5) Good for hypoglycemia. Acacia honey almost entirely simple carbohydrates, sugars. If I happen to skip a meal for some reason or delay eating so I can finish up on work and become hypoglycemic (it happens to me more often than I’d wish), I immediately eat a tablespoon or two of acacia honey to regain strength and not faint. The energy it provides me with gives me allows me to have time to eat something more substantial. I’d say a tablespoon gives me energy for about 15-25 minutes.
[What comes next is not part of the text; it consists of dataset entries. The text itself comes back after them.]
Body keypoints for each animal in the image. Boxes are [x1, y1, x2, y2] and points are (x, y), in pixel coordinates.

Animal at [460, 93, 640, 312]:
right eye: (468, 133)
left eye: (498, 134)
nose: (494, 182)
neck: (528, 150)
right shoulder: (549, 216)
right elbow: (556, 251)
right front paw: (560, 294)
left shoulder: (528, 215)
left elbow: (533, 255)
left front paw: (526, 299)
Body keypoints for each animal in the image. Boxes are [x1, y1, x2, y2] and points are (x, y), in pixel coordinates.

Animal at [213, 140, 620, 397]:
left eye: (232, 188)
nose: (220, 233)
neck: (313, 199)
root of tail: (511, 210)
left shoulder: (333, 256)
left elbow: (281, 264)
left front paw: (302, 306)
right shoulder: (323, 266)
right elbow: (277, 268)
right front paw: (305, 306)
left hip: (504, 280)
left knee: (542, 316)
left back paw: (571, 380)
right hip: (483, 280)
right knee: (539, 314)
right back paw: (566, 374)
6) Healthy substitute for refined sugar and other sweeteners. If you must sweeten tea, fruity water, waffles, crepes or pancakes, then go for honey, acacia especially. It’s a natural source of sugars, sweet and fragrant, far more nutritious and healthier than plain sugar or artificial sweeteners. It actually contains antioxidants and special enzymes our body digests fairly easily compared to the other options. Moreover, because of its high fructose content (around 45%), it is even recommended for type-2 diabetes sufferers. However, it is important to first talk to your doctor if you have diabetes and want to include acacia honey into your diet.
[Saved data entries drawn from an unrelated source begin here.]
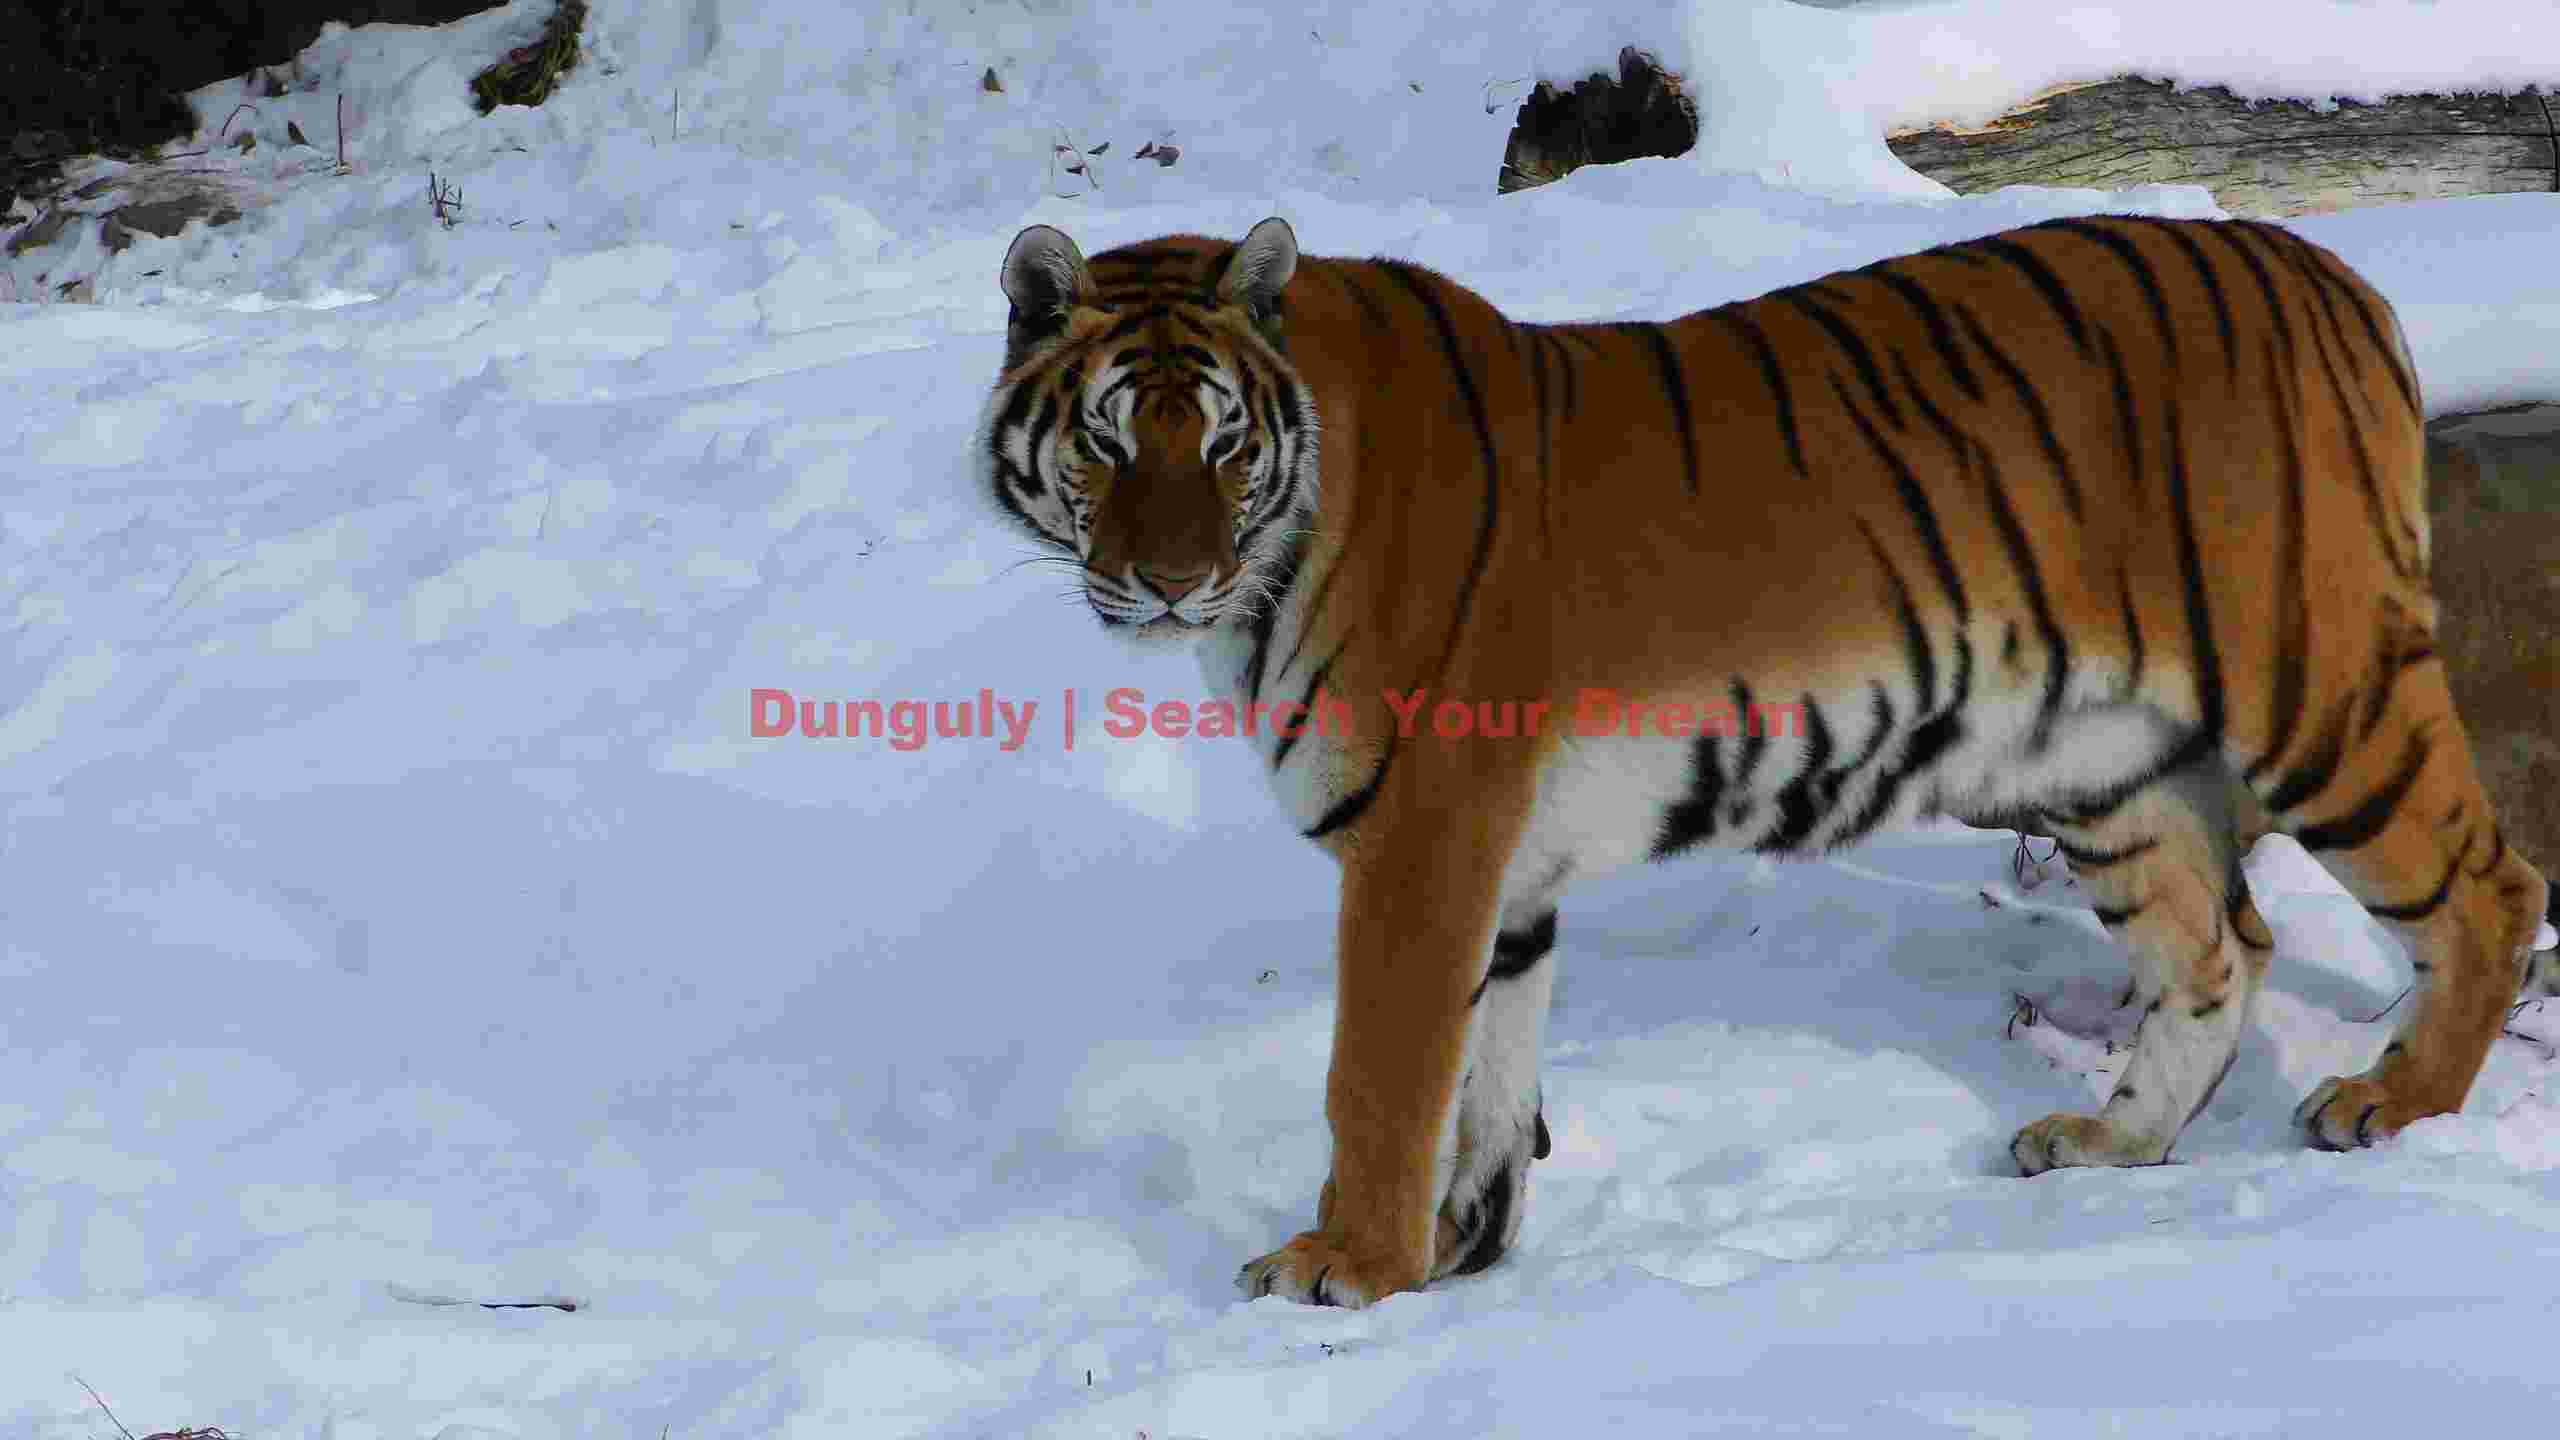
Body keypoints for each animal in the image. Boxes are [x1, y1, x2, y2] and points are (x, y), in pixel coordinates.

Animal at [974, 210, 2554, 1310]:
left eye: (1224, 447)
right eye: (1108, 445)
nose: (1170, 584)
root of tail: (2331, 272)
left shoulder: (1421, 837)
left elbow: (1381, 1072)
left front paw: (1346, 1266)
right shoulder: (1502, 872)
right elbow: (1488, 1076)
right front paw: (1460, 1254)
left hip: (2319, 691)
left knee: (2488, 888)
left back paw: (2390, 1105)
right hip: (2104, 764)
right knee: (2219, 950)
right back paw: (2107, 1147)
7) Energizing properties. Being all simple carbohydrates, acacia honey is a great energizing food, recommended for children or anyone recovering from illness, exhaustion or a stressful period. Not only does it give us physical energy, but studies suggest it may also help improve stress and depression symptoms (Potential used of Tualang and Acacia Honey in Ameliorating Stress-Depression Disorder: A Preliminary Study). Its high antioxidant content is partly responsible for such health effects. Moreover, it can help improve appetite and exert tonic properties. Acacia honey does not help you lose weight.
Common uses of acacia honey. The honey can be used as a sweetener, especially for herbal teas because its flavor does not alter the taste of the infusion. It can be consumed as such, one tablespoon on an empty stomach, 20 to 30 minutes before a meal. This is said to help calm inflammation and irritation of the stomach lining and help with other digestive conditions. Acacia honey is also said to support liver function.
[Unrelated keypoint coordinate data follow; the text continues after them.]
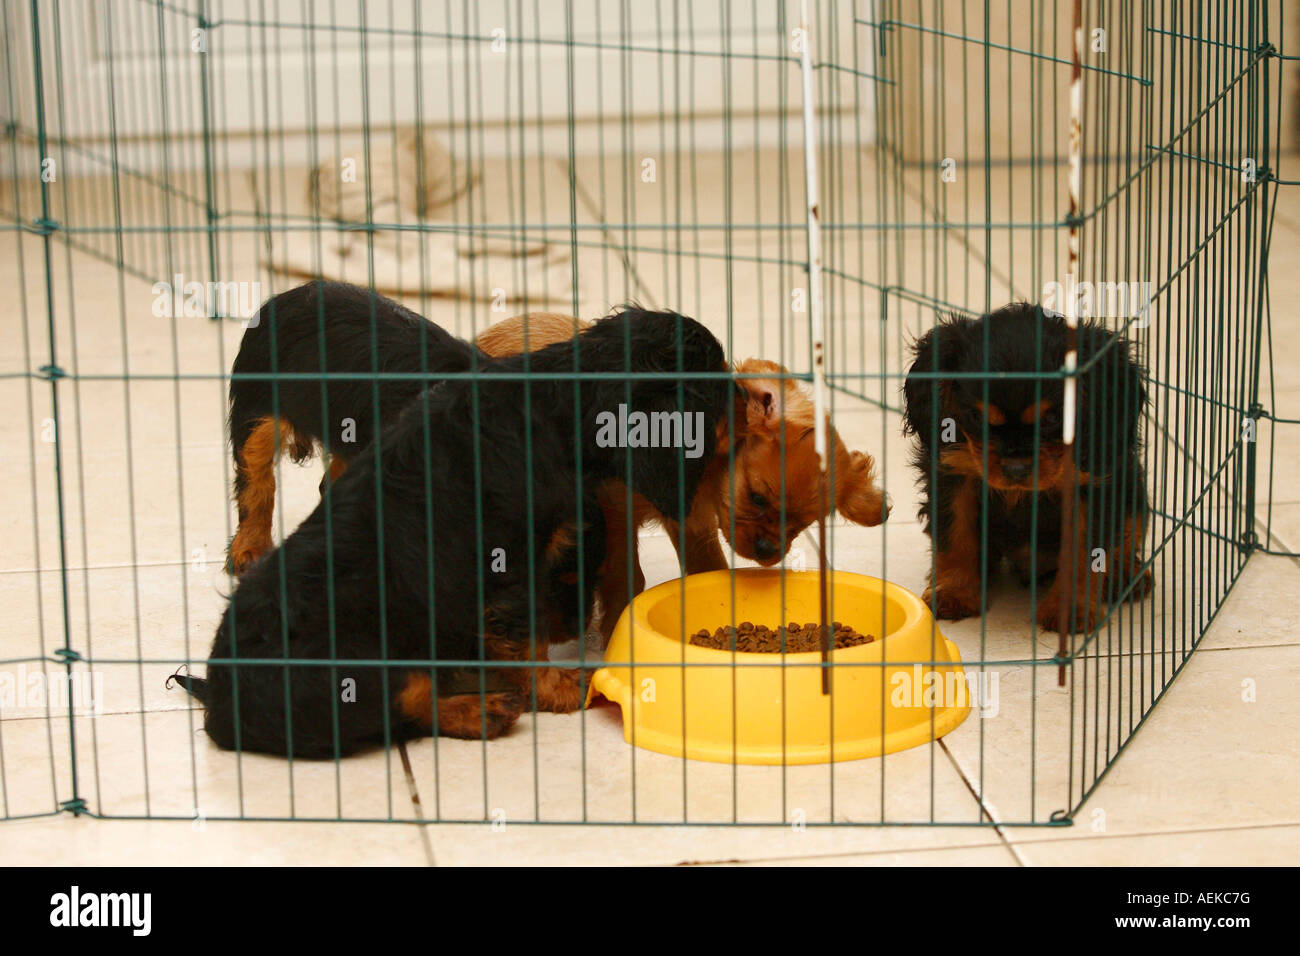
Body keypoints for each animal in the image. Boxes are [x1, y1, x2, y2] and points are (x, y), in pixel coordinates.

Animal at [176, 310, 738, 759]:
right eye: (717, 386)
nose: (750, 397)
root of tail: (219, 705)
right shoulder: (511, 563)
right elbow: (524, 636)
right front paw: (558, 688)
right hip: (364, 659)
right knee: (405, 705)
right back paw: (481, 710)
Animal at [478, 317, 894, 639]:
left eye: (803, 525)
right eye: (757, 497)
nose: (767, 552)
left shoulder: (693, 522)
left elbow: (708, 568)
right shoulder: (616, 506)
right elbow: (625, 577)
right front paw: (615, 630)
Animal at [904, 304, 1149, 634]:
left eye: (1053, 419)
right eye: (976, 416)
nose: (1016, 468)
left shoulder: (1092, 489)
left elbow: (1083, 554)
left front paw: (1069, 610)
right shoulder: (953, 474)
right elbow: (955, 536)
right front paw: (954, 592)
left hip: (1135, 488)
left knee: (1130, 529)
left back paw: (1124, 574)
Moreover, its strong antiseptic properties and low moisture but sticky consistency that allows it to adhere to mucous membranes makes it great for a sore throat, calming irritation, improving cough and reducing bacterial load in case of respiratory tract infections located in the throat. Acacia honey can make a great face mask, illuminating skin and making it soft and clear. Also, sterile bandages from unprocessed, organic, carefully handled honey are currently being developed to decrease wound healing time.
However, it is important to also keep in mind that honey in general is not cheap, acacia included. Being an organic, natural product, prices are and should be rather high. But if you do see honey that is cheap, then you should think twice before buying it. If experience has taught me something is that if the honey is almost as cheap as sugar, than maybe it’s really sugar. While healthy and accessible, acacia honey is the easiest to fake by using sugar, glucose, corn syrup, starch etc. So be weary of cheap honey that is not certified because if it’s just sugar, then you eat it for nothing because it doesn’t have any benefits.
Conclusion. Eating acacia honey on a regular basis is an extremely healthy habit, but only if the honey is high-quality, organic and unprocessed. Heat exposure, for example, can alter its properties, especially its antimicrobial effects, and make it less beneficial for us. This is why when we add it to our tea to sweeten it, we should wait at least until the tea is lukewarm so its heat does not impact the properties and benefits of the raw honey. Out of all varieties, I have to admit acacia honey is my favorite, especially since the flowers it comes from are not treated with pesticides and it has the gentlest flavor.